Australia took an 11th-minute lead through Brett Holman, but Man of the Match Asamoah Gyan levelled from the penalty spot in the 25th minute after Harry Kewell had handled on the line.

The Galatasaray forward was sent off for the offence.

The draw leaves Ghana on top of the group on four points, with Germany and Serbia on three and Australia on one.

Whether it is the controversial Jabulani ball, the altitude or simple incompetence, this has been a World Cup characterised by goalkeeping errors, and Ghana’s Richard Kingson added his name to the list of shame Saturday.

Australia had begun the better without really threatening, but they were gifted the lead after 11 minutes.

Kingson realised too late his positioning for Mark Bresciano’s free-kick was poor and tried, rather than attempting to hold it, to shovel the ball away.

He succeeded only in pushing it to Holman, who forced the ball in via Kingson’s despairing hand.

Subdued until then, Ghana responded. Andre Ayew, cutting in form the right had a shot deflected just over, and it was his cross midway through the first half that brought the equaliser.

Ghana might have had a penalty as Lucas Neill seemed to push Gyan, but the ball fell for Jonathan Mensah, whose shot struck the upper arm of Kewell on the line.

He protested furiously, and urged referee Roberto Rosetti to check the replay on the big screen, but the ball clearly hit his bicep, and his only defence could have been that the offence wasn’t deliberate.

The Italian official remained unmoved, and Gyan rolled in from the spot – his third penalty goal in two World Cups.

It took Ghana time to seize the initiative, but by half-time they were well in control, and it took a fine save low to his right form Mark Schwarzer to keep out a drive from Kevin-Prince Boateng.

Gyan had a clipped shot well saved by Schwarzer down to his right, but with Ghana struggling to make headway, Quincy Owusu-Abeyie was introduced for Prince Tagoe 11 minutes into the second half.

Ghana, though, seemed to run out of ideas, misplacing or irrationally delaying passes, overhitting crosses, repeatedly making the wrong decision and relying to far too great an extent on speculative long-range shooting.

When Gyan was finally released by Boateng, his poked effort flashed well wide.

As Ghana became increasingly ragged in search of a winner, it was Australia who came closest to finding a winner, Scott Chipperfield heading just over from a Luke Wilkshire cross, before Wilkshire was denied by a fine block from Kingson.
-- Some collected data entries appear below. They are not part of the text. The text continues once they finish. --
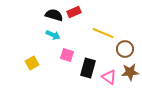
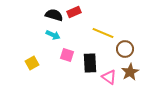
black rectangle: moved 2 px right, 5 px up; rotated 18 degrees counterclockwise
brown star: rotated 24 degrees counterclockwise
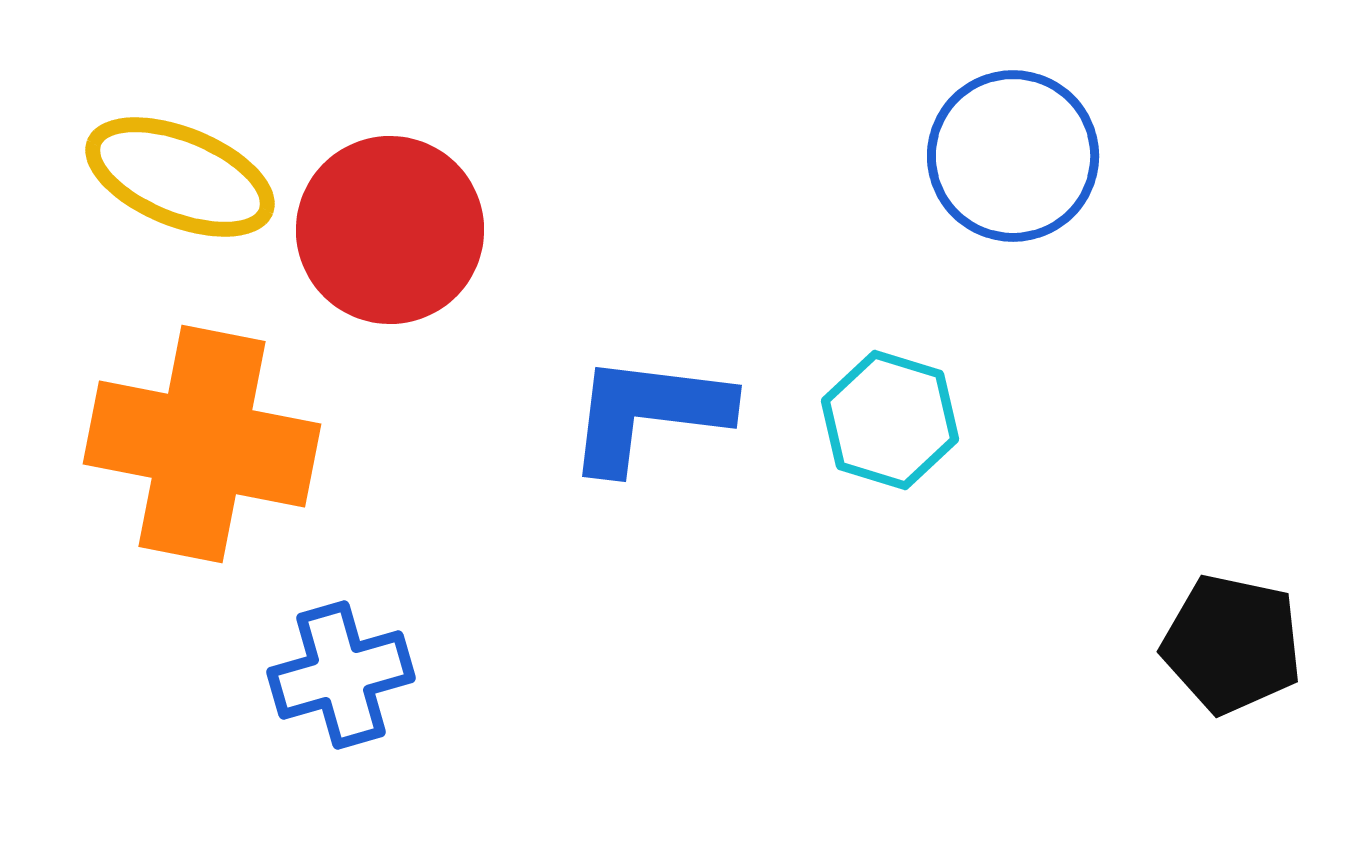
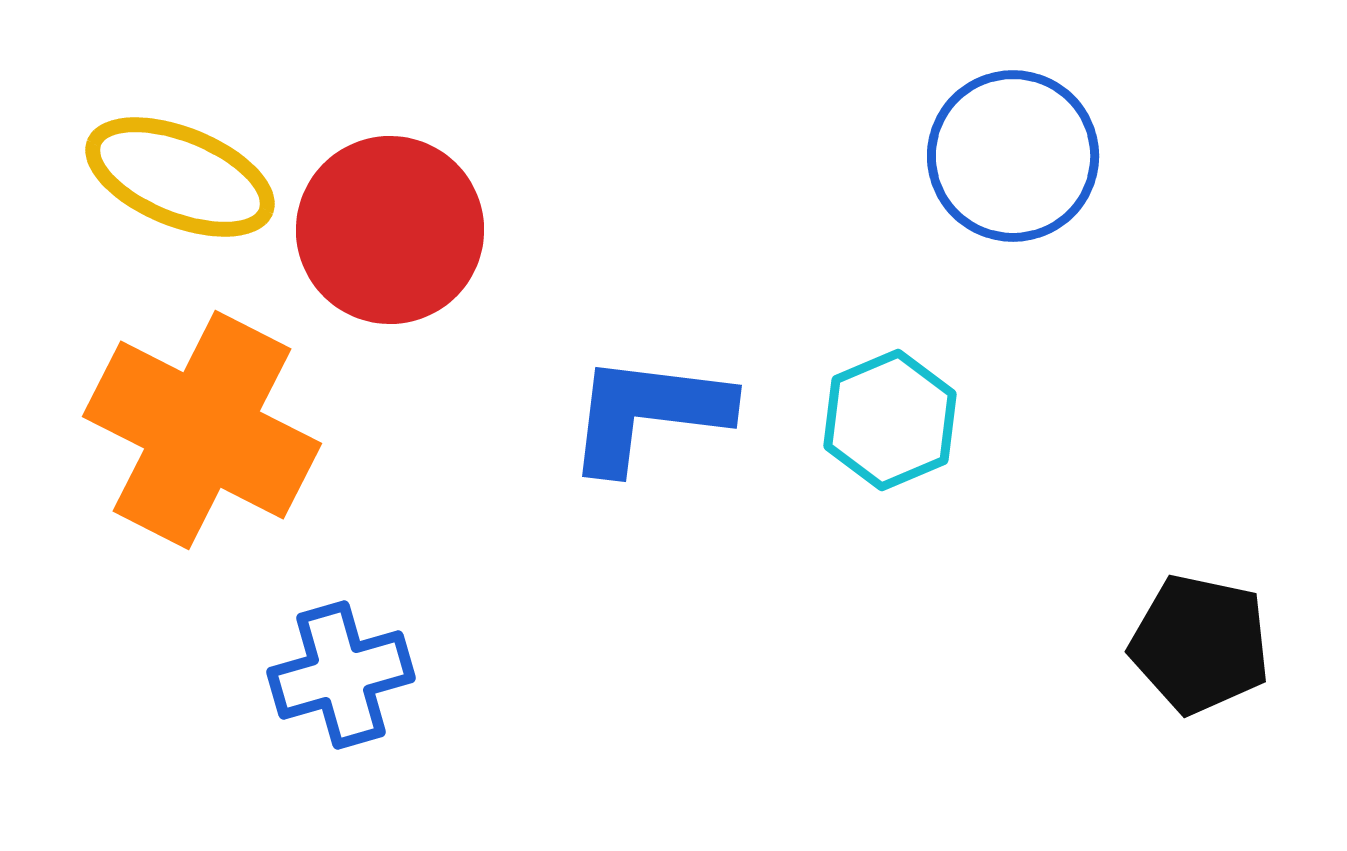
cyan hexagon: rotated 20 degrees clockwise
orange cross: moved 14 px up; rotated 16 degrees clockwise
black pentagon: moved 32 px left
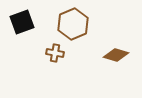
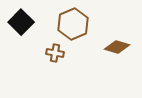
black square: moved 1 px left; rotated 25 degrees counterclockwise
brown diamond: moved 1 px right, 8 px up
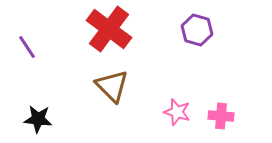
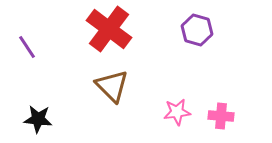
pink star: rotated 24 degrees counterclockwise
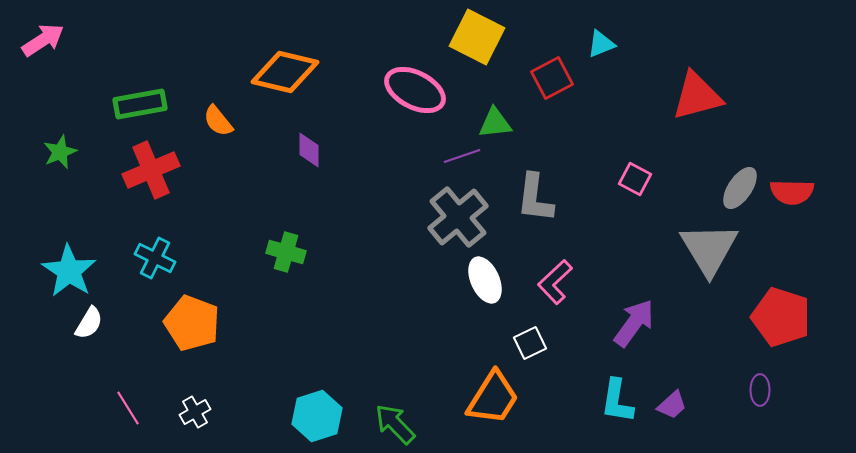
And then, in the final minute, Jonathan Mensah, climbing to meet a left-wing free-kick at the back post, headed just over.

For Ghana, though, a glorious opportunity was gone, and their day took a turn for the worse when defender John Pantsil was taken off with a head wound.

They are already without injured centre-backs Isaac Vorsah and John Mensah.

Ghana need a draw from their final game against Germany in Soccer City Wednesday to secure their passage to the last 16, while Australia must beat Serbia in Nelspruit and hope the other result goes their way.